On the other side, opponents of the Castle bill tried to put a human face on the estimated 8,000 surplus embryos that are currently disposed of as medical waste each year -- fertilized eggs that would be available to researchers if the bill becomes law. Donors also have the option of offering their embryos to infertile couples and more than 81 babies have been "adopted" from fertility clinics in recent years. More than two dozen of these so-called "snowflake babies" -- a reference to their former status as frozen embryos -- visited Capitol Hill and the White House Tuesday.
David and Kelly Keim of Berne, Ind., brought their 2-year-old twins, Caroline and Spencer, to Washington to plead with lawmakers to vote down the bill.
"This is about the plight of frozen embryos. The same plight our children were once in," said David Keim, bouncing a pigtailed Caroline on his hip. The couple, who had struggled with infertility treatments for seven years, adopted 13 frozen embryos -- including the two that grew into Caroline and Spencer -- from the same donor couple and hope someday to have more children.
Embryo adoption would not be affected by the Castle legislation. But if the bill becomes law, donors who opt to dispose of their surplus embryos would have the option of donating them to science, rather than see them disposed of as medical waste.
Opponents of embryonic stem cell research would prefer researchers focus on adult stem cells -- undifferentiated cells that can be found in certain tissues throughout the body and in newborns' umbilical cords. The House Tuesday overwhelmingly supported a bill from Rep. Christopher Smith, R-N.J., that would encourage adult stem cell research and help establish a national bank for umbilical cord blood, which can be used in the treatment of sickle cell anemia, leukemia and other diseases.
"This fixation with destroying human embryos and downplaying all other research is not accurate and it is damaging," Smith said during his floor statement. "(Cord blood) works, it has incredible promise and is an ethical source of stem cells."
But many of Smith's allies on the cord blood bill also supported embryonic stem cell research.
"This is not an easy vote for many of us," said Rep. Joe Barton, R-Texas, who co-sponsored the cord blood bill and also supported the Castle-DeGette stem cell research bill, saying he felt he had an obligation to future generations.
Also speaking in defense of expanded stem cell research were members of the House who had a personal stake in the potential medical advances. Rep. Lane Evans, D-Ill., has Parkinson's disease. Rep. James Langevin, D-R.I., was shot in the neck and paralyzed when he was 16 years old. Both said they hoped stem cell research could someday offer them a cure.
The embryonic stem cell bill is expected to pass the Senate, but Bush again Tuesday signaled a veto lies ahead.
"(The Castle) bill would take us across a critical ethical line by creating new incentives for the ongoing destruction of emerging human life.

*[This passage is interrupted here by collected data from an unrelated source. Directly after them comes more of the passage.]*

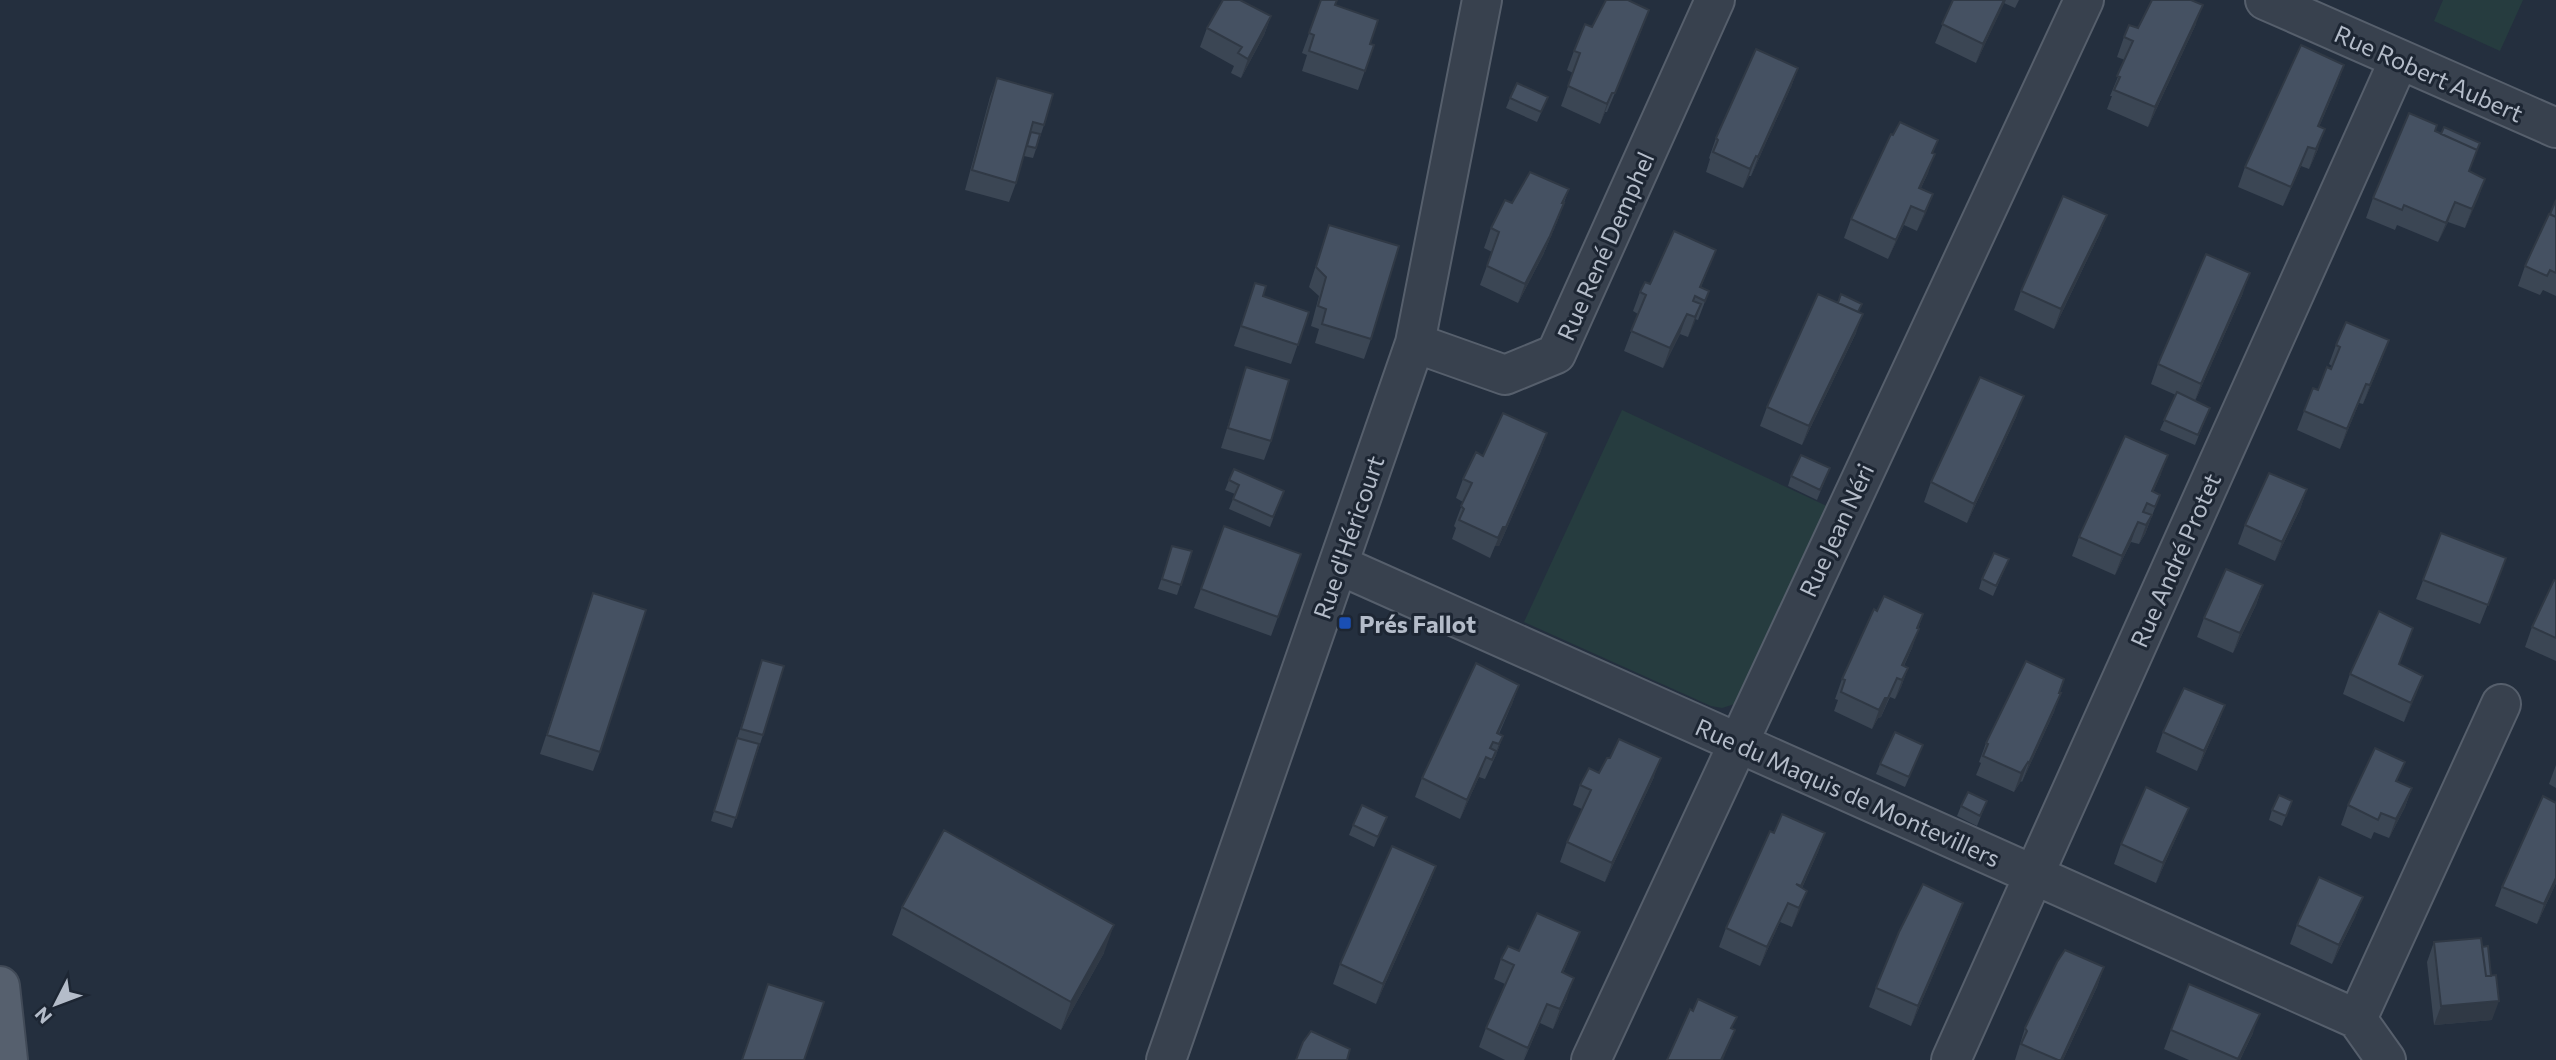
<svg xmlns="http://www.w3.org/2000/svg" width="2556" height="1060" font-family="Commissioner,sans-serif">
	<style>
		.green { fill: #263c3f }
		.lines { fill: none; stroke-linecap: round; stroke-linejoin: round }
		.minor-casing { stroke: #565f6c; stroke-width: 42 }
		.major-casing { stroke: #414a57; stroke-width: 42 }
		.minor { stroke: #38414e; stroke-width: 38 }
		.major { stroke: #56606e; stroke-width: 38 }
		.wall { fill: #3b4654 }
		.shaded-wall { fill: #303945 }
		.building { fill: #455162; stroke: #303945; stroke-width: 2 }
		.transit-dot { fill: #1a4fb4; stroke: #1d2633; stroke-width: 2.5 }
		.labels { text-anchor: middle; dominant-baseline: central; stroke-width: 6; stroke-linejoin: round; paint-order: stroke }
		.street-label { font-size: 24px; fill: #b4bcc9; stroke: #1d2633 }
		.poi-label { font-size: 24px; font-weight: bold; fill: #b4bcc9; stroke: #1d2633; text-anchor: start }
	</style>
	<rect width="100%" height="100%" fill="#242f3e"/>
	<path class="green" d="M2443,0h80l-23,51 -66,-30z
		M1622,410l209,98 -93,195 -16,5 -11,-2 -187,-84z"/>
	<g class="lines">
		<defs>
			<path id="minor" d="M2265,0l291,128
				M1415,343l90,32 51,-21 159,-354
				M1339,565l1018,454 29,41
				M2357,1019l144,-315
				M1166,1060l249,-717 67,-343
				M1591,1060l493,-1060
				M1951,1060l448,-1000"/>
			<path id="major" d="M0,986l8,74"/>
		</defs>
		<use href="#minor" class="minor-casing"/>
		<use href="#major" class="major-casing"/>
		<use href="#minor" class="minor"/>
		<use href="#major" class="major"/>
	</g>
	<path class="wall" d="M1321,0l14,5 35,39 4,1 -16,45 -56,-19 5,-16 -5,-2z
		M1953,0h66l-4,8 -11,-5 -28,60 -41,-20z
		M1271,16l-7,19 -23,43 -10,-5 3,-7 -34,-19 7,-19z
		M2196,24l-48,103 -41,-18 5,-13h-2l15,-36 -8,-3 7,-20 14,-9z
		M1592,27l50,2 -35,83h-2l-5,12 -39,-18 12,-33 -6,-3 7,-19z
		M2344,65l-7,20 -18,42 -1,22 -9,20 -8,-3 -18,40 -45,-19 7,-20z
		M1798,68l-7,19 -40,89h-2l-6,12 -37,-16 4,-13 -1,-1 7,-20z
		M997,78l47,47 -11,33 -9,-2 -8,27 -7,19 -44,-12 25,-93z
		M1548,97l-11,25 -31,-14 4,-10z
		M2435,131l35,40 15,8 -20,49 -17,-6 -10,20 -41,-17 -2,5 -29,-12 7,-20z
		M1933,153l-5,20 -7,15 12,6 -16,37 -13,-6 -16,34 -44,-21 7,-19z
		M1569,189l-12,33 -14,33 -25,48 -38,-18 12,-33 -8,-4 7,-20 21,-25z
		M2556,200v96l-13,-6 -3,5 -22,-9 7,-20z
		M2107,215l-8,20 -45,94 -40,-19 7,-19z
		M1329,225l42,114 -7,20 -49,-16 4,-14 -8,-3 8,-30 -10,-9z
		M1716,250l-15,37 8,4 -11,29 -3,-1 -7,18 -8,-3 -17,34 -39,-17 14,-37 -5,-3 7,-19z
		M1255,283l8,13 46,16 -18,52 -57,-18z
		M2243,293l-48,108 15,7 -15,37 -35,-15 16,-35 -25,-11 7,-20z
		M1859,312l-3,21 -54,112 -42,-19 7,-19z
		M2336,345l46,14 -19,45 -4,-1 -19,46 -43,-19 16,-42 5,2 13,-21 1,-3 -3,-2z
		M1246,367l25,74 -7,19 -43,-12z
		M2017,415l-50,108 -43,-21 7,-20z
		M1547,433l-7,20 -41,93h-4l-5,12 -38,-19 4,-11 -2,-2 9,-24 -7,-4 7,-19 20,-23z
		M2161,474l-8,18 7,3 -15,39 -6,10 -8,-2 -16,33 -43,-19 7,-19z
		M1791,476l35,2 -9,22 -29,-14z
		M1229,480l55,11 -14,36 -41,-18 6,-15 -10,-4z
		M2307,489l-7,20 -25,52 -37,-17 7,-19z
		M1224,526l77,28 -30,82 -77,-28z
		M2441,533l65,25 -26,66 -64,-25z
		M1192,551l-15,44 -19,-6 11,-33z
		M2009,559l-16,37 -14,-7 3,-10z
		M2556,581v80l-31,-14 7,-20z
		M2263,585l-7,20 -23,48 -36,-16 7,-19z
		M593,593l7,159 -7,19 -53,-17z
		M1877,611l46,3 -11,34 -8,18 4,2 -7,19 -6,12 -5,-2 -9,20 -3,1 -6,11 -38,-18 4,-11 -3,-1 7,-20z
		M762,660l1,75 -31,93 -21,-7z
		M2399,664l24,12 -19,46 -61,-28 7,-20z
		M1519,685l-7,19 -13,30 4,2 -7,19 -11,24 -6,-2 -19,42 -45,-22 7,-19z
		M2059,693l-5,19 -32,70 -1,-1 -7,11 -38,-17 5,-12 -2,-1 7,-19z
		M2225,705l-7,19 -21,47 -41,-19 7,-20z
		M1923,745l-18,42 -29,-13 4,-10z
		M2556,765v23l-7,-4z
		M1599,773l55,4 -49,105 -45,-20 7,-20 15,-33 -9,-4 7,-20z
		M2398,782l14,6 -7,19 -16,31 -15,-6 -3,7 -30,-14 7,-20z
		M1987,801l-10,25 -20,-10 4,-10z
		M2292,801l-10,25 -13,-6 3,-10z
		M1387,817l-13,30 -25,-12 4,-10z
		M2181,827l-25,56 -42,-19 7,-20z
		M1774,833h51l-7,19 -16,36 5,3 -15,36 -12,-5 -20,44 -41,-19 7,-19z
		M1436,866l-7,19 -53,119 -43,-20 7,-20z
		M2556,883l-19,41 -42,-18 7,-19z
		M2363,897l-8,20 -23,47 -42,-20 7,-19z
		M1963,903l-7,19 -45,104 -42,-19 7,-19z
		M902,907l202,46 -43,77 -169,-95z
		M1580,932l-17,41 4,25 -14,31 -13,-6 -16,37h-19l-26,-13 7,-19 19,-44 -11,-5 7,-20 18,-8z
		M2434,942l48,5 9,29 1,44 -58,5 -7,-63z
		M2104,967l-7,20 -34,73h-48l10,-32z
		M2171,1030l82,3 -13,27h-51l-25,-11z"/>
	<path class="shaded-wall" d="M2004,0h2l-30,63 7,-19z
		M2203,5l-7,19 -48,103 7,-20z
		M1649,10l-7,19 -35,83 8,-19z
		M1271,16l-7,19 -23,43 7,-19z
		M2344,65l-7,20 -26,60 7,-19z
		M1798,68l-7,19 -40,89 7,-19z
		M1612,93l-7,19 -5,12 7,-20z
		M2325,129l-7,20 -9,20 7,-20z
		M2308,147l-7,19 -18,40 8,-19z
		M1935,154l-7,19 -16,34 7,-19z
		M1756,156l-7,20 -6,12 7,-19z
		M2485,179l-7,20 -13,29 7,-19z
		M1933,194l-7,19 -9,18 8,-19z
		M2455,202l-7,20 -10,20 8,-19z
		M1564,203l-7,19 -14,33 -25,48 7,-19z
		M1911,206l-7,19 -16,34 8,-19z
		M2107,215l-8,20 -45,94 7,-20z
		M2250,273l-7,20 -49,110 7,-19z
		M1701,304l-7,20 -6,13 7,-20z
		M1687,314l-7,20 -17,34 7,-20z
		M1863,314l-7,19 -54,112 7,-19z
		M2389,340l-7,19 -19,45 7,-19z
		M2366,384l-7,19 -19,46 7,-20z
		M2024,396l-7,19 -50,108 7,-19z
		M1547,433l-7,20 -41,93h-4l-5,12 13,-31z
		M2168,455l-7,19 -13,30 4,-13z
		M2307,489l-7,20 -25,52 7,-19z
		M2152,515l-7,19 -6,10 7,-19z
		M2138,522l-7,20 -16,33 7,-19z
		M2263,585l-7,20 -23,48 7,-20z
		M1919,629l-7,19 -14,30 4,-13z
		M1908,668l-7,19 -6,12 7,-19z
		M2423,676l-7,19 -12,27 7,-19z
		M1897,678l-16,39 -3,1 -6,11 7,-19z
		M1519,685l-7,19 -18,38 3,-9z
		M2061,693l-7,19 -32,70 7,-19z
		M2225,705l-7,19 -21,47 7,-20z
		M1503,736l-7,19 -4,9 7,-20z
		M1486,757l-7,20 -19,42 7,-19z
		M1661,758l-7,19 -49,105 7,-19z
		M2028,762l-7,19 -7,11 7,-19z
		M2412,788l-7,19 -16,31 7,-19z
		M2189,808l-8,19 -25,56 7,-20z
		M1825,833l-7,19 -24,53 7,-19z
		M1436,866l-7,19 -53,119 7,-20z
		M2556,878v5l-19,41 7,-20z
		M1807,891l-7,19 -8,17 7,-19z
		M2363,897l-8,20 -23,47 7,-19z
		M1788,903l-8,19 -20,44 7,-19z
		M1963,903l-7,19 -45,104 7,-20z
		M1114,925l-10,28 -43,77 10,-28z
		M1580,932l-8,20 -17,40 7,-20z
		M2104,967l-7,20 -34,73h-2z
		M1574,978l-7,20 -14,31 7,-20z
		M2499,1001l-7,19 -58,5 7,-19z
		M1547,1004l-7,19 -17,37 5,-12z
		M2260,1014l-7,19 -13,27h-2z
		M1735,1030l-12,30h-2z"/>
	<path class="building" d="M1223,0h17l31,16 -23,43 -10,-6 4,-6 -35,-19z
		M1321,0h16l-2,5 43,15 -8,24 4,1 -9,26 -56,-20 5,-16 -5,-2z
		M1606,0h22l21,10 -34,83h-3l-5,11 -39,-18 12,-33 -6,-2 11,-27 7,3z
		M1953,0h51l-21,44 -41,-20z
		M2152,0h39l12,5 -48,102 -41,-17 6,-13 -3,-1 16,-35 -9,-4 5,-12 9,3z
		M2301,45l43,20 -26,61 7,3 -9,20 -8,-2 -17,40 -46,-20z
		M1756,49l42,19 -40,89 -2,-1 -6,13 -37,-17 5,-12 -2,-2z
		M997,78l56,16 -9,31 -11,-3 -17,61 -44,-13z
		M1517,83l31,14 -7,15 -31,-14z
		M2409,113l28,12 -2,6 42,19 -8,21 16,8 -13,30 -17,-7 -9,21 -42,-18 -2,5 -29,-12z
		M1900,122l38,18 -6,13 3,1 -16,34 14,6 -8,18 -14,-6 -15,34 -45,-21 40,-85 2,1z
		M2444,127l36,16 -3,7 -36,-16z
		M1031,132l9,2 -4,14 -9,-2z
		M1530,172l39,17 -7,14h2l-14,33 -25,48 -38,-18 12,-34 -8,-4 14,-28 7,3z
		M2063,196l44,19 -46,94 -40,-18z
		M2556,200v17l-6,-3z
		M2549,214l7,3v56l-6,-3 -3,6 -22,-10z
		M1329,225l70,21 -28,93 -49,-15 4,-15 -8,-3 8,-29 -10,-10z
		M1674,231l42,19 -16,37 9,4 -4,10 -10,-5 -2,5 8,3 -6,13 -8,-3 -17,34 -39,-17 15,-36 -6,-3 5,-10 5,2 1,-2z
		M2206,254l44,19 -49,111 -43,-20z
		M1255,283l11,3 -3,10 46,16 -11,33 -57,-19z
		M1818,294l45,20 -54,112 -42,-19z
		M1841,294l21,10 -4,8 -20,-9z
		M2346,322l43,18 -19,45 -4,-1 -19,45 -43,-18 9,-23 5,2 9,-23 4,2 9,-22 -4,-2z
		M1246,367l43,13 -18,61 -43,-13z
		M1980,377l44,19 -50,108 -43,-22z
		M2177,392l33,16 -12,27 -34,-15z
		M1503,413l44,20 -41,94h-3l-5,11 -39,-18 5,-11 -3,-3 11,-23 -9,-4 13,-27 7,4z
		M2125,436l43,19 -16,36 8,4 -5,12 -8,-4 -4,9 9,3 -6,10 -8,-3 -16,34 -43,-19z
		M1801,455l29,13 -10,22 -29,-14z
		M1234,469l50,22 -11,26 -40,-18 6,-14 -10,-5z
		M2269,473l38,16 -25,53 -37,-17z
		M1224,526l77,28 -23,63 -77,-28z
		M2441,533l65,25 -18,47 -65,-25z
		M1172,546l20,5 -11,34 -19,-6z
		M1994,553l15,6 -13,27 -14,-7z
		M2226,569l37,16 -23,48 -36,-15z
		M2554,580l2,1v57l-24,-11z
		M593,593l53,17 -46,142 -53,-17z
		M1884,596l39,18 -6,14 2,1 -17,36 6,3 -6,12 -5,-2 -9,20h-3l-6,12 -38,-18 4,-12 -3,-1 32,-70 3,2z
		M2379,611l34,17 -14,36 24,12 -12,27 -61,-29z
		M762,660l22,6 -21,69 -22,-6z
		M2026,661l38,18 -5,14h2l-32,70 -1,-1 -7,11 -38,-17 5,-12 -2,-1z
		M1476,663l43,22 -22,48 6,3 -4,8 -6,-2 -3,6 6,3 -4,9 -6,-3 -19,43 -45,-22z
		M2184,688l41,17 -21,46 -41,-19z
		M1895,732l28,13 -14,32 -29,-13z
		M737,738l22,6 -23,74 -22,-7z
		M1619,739l42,19 -49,105 -45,-21 24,-52 -11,-5 9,-17 10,5 8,-15h3z
		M2375,748l30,14 -9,19 16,7 -16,31 -15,-6 -3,7 -30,-15z
		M2146,787l43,21 -26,55 -42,-19z
		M1968,792l19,9 -7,15 -19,-10z
		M2279,795l13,6 -6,15 -14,-6z
		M2543,796l13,7v75l-12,26 -42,-17z
		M1362,805l25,12 -9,20 -25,-12z
		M1782,814l43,19 -24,53 -5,-2 11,7 -8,17 -11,-5 -21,44 -41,-19 44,-97 4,2z
		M944,830l170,95 -43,77 -169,-95z
		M1392,846l44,20 -53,118 -43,-20z
		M2319,877l44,20 -24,48 -42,-20z
		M1923,884l40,19 -45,103 -42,-18 23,-56z
		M1537,913l43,19 -18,40 12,6 -14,31 -13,-5 -19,44 -42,-20 28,-63 -13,-6 7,-13 11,5z
		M2481,938l5,38 10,-1 3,26 -58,5 -7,-64z
		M2488,946l3,30h-5l-4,-29z
		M2065,950l39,17 -43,93h-3l-37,-16 6,-13 -2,-3 32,-66z
		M768,984l56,18 -20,58h-62z
		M2189,984l71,30 -22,45 -67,-29z
		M1698,999l39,18 -6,11 4,2 -14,30h-54l23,-51 3,2z
		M1311,1031l39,18 -3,11h-51l7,-18z"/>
	<rect class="transit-dot" x="1338" y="616" width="14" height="14" rx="3.5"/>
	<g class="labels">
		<g class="street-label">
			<text transform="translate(2429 73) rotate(24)">Rue Robert Aubert</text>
			<text transform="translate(1605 246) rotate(-66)">Rue René Demphel</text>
			<text transform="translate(1836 530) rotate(-65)">Rue Jean Néri</text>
			<text transform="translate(1348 537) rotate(-71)">Rue d'Héricourt</text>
			<text transform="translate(2175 560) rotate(-66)">Rue André Protet</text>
			<text transform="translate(1848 792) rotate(24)">Rue du Maquis de Montevillers</text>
		</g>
		<g class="poi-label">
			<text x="1359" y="623">Prés Fallot</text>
		</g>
	</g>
	<g transform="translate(56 1004) rotate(228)" stroke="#1d2633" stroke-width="5" paint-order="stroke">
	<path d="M0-5L12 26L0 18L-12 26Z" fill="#b4bcc9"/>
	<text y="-10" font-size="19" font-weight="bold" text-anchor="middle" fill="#b4bcc9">N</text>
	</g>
</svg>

Crossing this line would be a great mistake," Bush said during a Rose Garden meeting with the "snowflake babies" and their parents.
Bush banned new embryonic stem cell experiments soon after he took office, although he allowed researchers to continue studying the embryonic stem cell lines already in existence. Researchers complain that these older lines have become contaminated and almost useless over the years and that adult stem cells are difficult to harvest and develop into potential cures.